**Exercise description**: The answer must consist of each line below that holds the word "lines", copied as it stands.
** Opening Information shown block **
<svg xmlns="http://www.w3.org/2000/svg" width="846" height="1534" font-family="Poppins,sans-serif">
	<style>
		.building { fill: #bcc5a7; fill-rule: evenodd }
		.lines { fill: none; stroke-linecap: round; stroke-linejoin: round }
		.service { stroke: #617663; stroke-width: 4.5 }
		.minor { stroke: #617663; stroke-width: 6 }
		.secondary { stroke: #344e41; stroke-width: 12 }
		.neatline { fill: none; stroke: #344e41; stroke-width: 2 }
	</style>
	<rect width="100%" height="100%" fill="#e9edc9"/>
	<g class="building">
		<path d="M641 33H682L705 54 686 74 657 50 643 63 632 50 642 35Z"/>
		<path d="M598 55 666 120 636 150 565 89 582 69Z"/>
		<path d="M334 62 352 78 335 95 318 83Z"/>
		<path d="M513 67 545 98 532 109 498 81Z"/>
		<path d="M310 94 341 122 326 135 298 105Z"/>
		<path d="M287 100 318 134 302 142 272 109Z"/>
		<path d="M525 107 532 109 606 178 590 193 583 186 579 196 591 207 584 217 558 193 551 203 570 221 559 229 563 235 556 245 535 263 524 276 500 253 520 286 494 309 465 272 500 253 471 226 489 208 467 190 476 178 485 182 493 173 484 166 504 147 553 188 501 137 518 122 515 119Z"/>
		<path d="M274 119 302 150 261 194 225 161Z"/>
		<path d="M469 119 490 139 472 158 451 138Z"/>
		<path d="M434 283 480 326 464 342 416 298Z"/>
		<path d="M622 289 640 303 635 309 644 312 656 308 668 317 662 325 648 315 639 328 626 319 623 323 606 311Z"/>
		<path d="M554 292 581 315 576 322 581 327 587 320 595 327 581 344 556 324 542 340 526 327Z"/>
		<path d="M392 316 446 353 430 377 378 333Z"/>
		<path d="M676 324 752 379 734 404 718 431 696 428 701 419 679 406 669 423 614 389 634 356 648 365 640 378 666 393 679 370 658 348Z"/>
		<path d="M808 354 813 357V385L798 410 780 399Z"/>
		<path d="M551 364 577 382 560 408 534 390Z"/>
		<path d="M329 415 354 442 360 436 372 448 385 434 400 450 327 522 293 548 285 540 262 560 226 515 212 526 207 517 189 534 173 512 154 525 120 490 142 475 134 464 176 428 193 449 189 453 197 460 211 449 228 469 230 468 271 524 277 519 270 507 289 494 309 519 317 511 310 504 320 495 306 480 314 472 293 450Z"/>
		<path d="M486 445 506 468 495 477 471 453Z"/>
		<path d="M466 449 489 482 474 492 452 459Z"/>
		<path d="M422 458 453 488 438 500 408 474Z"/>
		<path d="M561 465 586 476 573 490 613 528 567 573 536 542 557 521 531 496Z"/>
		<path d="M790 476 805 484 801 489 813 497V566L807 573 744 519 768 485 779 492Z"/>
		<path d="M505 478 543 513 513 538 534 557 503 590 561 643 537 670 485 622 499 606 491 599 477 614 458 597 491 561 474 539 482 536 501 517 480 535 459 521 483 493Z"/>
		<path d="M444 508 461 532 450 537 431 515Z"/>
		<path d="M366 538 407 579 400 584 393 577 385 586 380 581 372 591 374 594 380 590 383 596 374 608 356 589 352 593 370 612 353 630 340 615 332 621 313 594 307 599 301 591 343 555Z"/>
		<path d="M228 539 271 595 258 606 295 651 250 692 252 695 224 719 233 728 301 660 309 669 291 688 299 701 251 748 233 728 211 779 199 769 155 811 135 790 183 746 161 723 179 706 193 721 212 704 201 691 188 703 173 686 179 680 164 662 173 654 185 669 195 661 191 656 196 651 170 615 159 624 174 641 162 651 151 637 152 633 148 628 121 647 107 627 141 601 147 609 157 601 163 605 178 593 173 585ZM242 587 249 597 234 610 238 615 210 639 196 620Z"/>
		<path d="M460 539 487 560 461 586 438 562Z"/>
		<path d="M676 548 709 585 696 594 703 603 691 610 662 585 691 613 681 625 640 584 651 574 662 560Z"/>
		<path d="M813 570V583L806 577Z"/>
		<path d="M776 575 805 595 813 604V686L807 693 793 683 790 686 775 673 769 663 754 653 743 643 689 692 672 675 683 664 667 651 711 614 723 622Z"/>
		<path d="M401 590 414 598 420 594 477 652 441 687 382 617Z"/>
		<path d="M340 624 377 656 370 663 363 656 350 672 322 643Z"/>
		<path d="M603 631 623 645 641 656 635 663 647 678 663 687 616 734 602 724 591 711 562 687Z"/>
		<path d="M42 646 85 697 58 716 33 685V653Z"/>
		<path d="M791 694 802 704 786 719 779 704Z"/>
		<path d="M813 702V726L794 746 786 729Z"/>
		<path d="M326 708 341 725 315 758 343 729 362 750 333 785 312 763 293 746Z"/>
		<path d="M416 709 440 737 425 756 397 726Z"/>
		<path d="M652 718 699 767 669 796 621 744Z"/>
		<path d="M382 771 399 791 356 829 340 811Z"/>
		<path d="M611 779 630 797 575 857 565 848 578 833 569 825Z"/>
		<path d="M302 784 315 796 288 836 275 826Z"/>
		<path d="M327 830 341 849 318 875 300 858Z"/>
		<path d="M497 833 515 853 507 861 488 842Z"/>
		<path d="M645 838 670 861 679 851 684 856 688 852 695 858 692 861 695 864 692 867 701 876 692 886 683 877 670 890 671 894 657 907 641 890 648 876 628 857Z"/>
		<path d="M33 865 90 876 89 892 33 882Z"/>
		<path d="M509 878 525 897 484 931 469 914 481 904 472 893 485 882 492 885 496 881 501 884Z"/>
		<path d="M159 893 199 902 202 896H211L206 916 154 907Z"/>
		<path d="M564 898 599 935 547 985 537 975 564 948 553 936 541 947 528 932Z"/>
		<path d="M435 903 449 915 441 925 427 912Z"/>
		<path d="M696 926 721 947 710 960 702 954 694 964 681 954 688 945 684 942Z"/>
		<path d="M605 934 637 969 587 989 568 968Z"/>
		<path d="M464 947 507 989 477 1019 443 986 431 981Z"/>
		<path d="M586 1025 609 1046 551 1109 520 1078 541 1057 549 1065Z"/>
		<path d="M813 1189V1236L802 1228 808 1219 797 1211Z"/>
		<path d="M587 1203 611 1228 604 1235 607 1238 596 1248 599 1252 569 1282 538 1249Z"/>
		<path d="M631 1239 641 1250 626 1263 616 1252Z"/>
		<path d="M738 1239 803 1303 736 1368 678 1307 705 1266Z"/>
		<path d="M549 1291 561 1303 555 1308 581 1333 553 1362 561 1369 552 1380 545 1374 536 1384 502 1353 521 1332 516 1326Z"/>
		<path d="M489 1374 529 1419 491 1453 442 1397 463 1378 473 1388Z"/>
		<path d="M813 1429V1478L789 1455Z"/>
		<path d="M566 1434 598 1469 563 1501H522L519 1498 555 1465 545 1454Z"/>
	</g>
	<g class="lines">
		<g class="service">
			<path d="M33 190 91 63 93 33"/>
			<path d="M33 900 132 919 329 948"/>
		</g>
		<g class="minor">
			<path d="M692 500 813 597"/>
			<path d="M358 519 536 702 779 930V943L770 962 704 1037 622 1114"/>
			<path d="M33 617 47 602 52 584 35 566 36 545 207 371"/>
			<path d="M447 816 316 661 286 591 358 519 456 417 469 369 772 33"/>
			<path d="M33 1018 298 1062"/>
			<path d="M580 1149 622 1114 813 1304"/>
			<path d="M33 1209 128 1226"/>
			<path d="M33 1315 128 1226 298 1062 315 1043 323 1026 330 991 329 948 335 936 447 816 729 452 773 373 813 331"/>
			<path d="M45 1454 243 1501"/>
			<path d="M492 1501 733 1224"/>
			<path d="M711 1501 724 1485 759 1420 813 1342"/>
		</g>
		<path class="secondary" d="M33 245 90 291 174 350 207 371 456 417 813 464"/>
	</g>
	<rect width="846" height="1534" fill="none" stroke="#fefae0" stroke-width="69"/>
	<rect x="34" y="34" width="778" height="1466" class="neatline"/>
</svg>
** Closing Information shown block **
**Solution for this exercise**:
		.lines { fill: none; stroke-linecap: round; stroke-linejoin: round }
	<g class="lines">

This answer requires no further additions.